Es gibt eine verkürzte Version, über die das Gericht nun befand, über "den verbrecherischen Plan", wie die Richterin meint. Demnach organisierte Dmitritschenko den Überfall auf Filin, weil er sich rächen wollte: dafür, dass Filin als künstlerischer Leiter des Bolschoi-Balletts Dmitritschenkos Frau Angelina Woronzowa die gewünschten großen Rollen an dem berühmten Theater verweigerte. Für die Tat heuerte er zwei Arbeitslose an. Jurij Saruzkij führte die Tat aus, und wenn es stimmt, was Dmitritschenko sagt, hätte dieser Filin lediglich verprügeln sollen. Saruzkij aber griff zur Säure. Zehn Jahre Straflager erhält er dafür, der Fahrer des Fluchtautos, Andrej Lipatow, wird zu vier Jahren verurteilt. Doch tatsächlich geht es im Fall Filin um mehr als um dieses düstere Geschehen. Es geht auch um das strahlende Bolschoi und das eiskalte Klima, in dem solche perfiden Tatpläne gedeihen können.

Verworren sind die Fäden aus Intrigen, Anschuldigungen, Verdächtigungen. Ja, er sei nun mal ein emotionaler Mensch, sagt Dmitritschenko in seinen letzten Worten vor dem Urteil, "aber ein emotionsloser Mensch kann auch nicht auf die Bühne gehen und Iwan den Schrecklichen spielen." Er sei bereit, Verantwortung zu übernehmen, "aber nicht für das, wessen man mich beschuldigt".

System der Willkür

Dmitritschenko selber hat im Prozess einen Eindruck gegeben von den Kabalen an dem berühmten Theater, der Atmosphäre von Macht und Missgunst. Wenn er zum Beispiel sagt, Filin habe das Bolschoi-Ensemble behandelt "wie eine Puppe. Alles, was er sagt, ist richtig, und anders darf es nicht sein." Filin habe von seinen Untergebenen widerspruchslosen Gehorsam verlangt.

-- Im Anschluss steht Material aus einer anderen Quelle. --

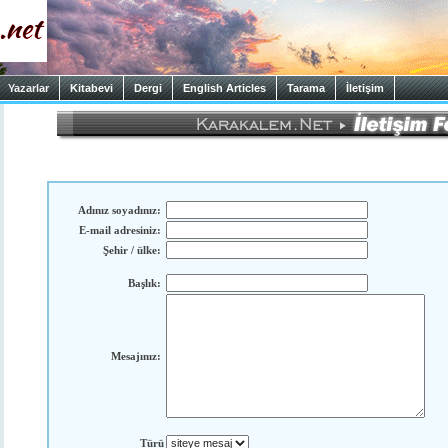
Yazarlar
Kitabevi
Dergi
English Articles
Tarama
İletişim
Adınız soyadınız:
E-mail adresiniz:
Şehir / ülke:
Başlık:
Mesajınız:
Türü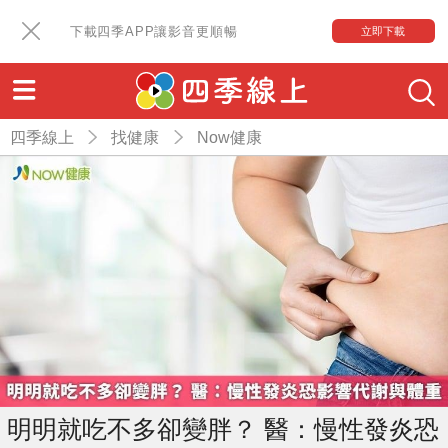
下載四季APP讓影音更順暢
立即下載
四季線上
找健康
Now健康
明明就吃不多卻變胖？ 醫：慢性發炎恐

Auch der langjährige Protagonist der Bolschoi-Tänzer, Nikolaj Ziskaridse, wirft Filin ein System der Willkür vor. Oder wollte er nur selbst die Leitung des Balletts übernehmen und damit die Macht über Rollen, Künstler, das Theater? So wie es der frühere Bolschoi-Direktor unterstellt hat? Ziskaridse jedenfalls ist vom Bolschoi entlassen worden, und auch dessen Gesamtleiter, Intendant Anatolij Iksanow, musste gehen. Nun, nach den Urteilen, würde dem fast 250 Jahre alten Theater ein Aufbruch guttun - in eine neue Zeit, in der wieder über seine Kunst geredet werden kann.

Neue Zeit? "Ach", sagt Filin am Telefon, "am Bolschoi beginnen die ganze Zeit neue Zeiten." Er selbst will zurückkehren, ist eigentlich im September schon zurückgekehrt ans Bolschoi. Doch der Weg ist schwer, und er führt ihn immer wieder nach Deutschland, nach Aachen in die Klinik. "Aber ich werde wieder arbeiten, werde helfen. Ich bin bereit für diesen Kampf."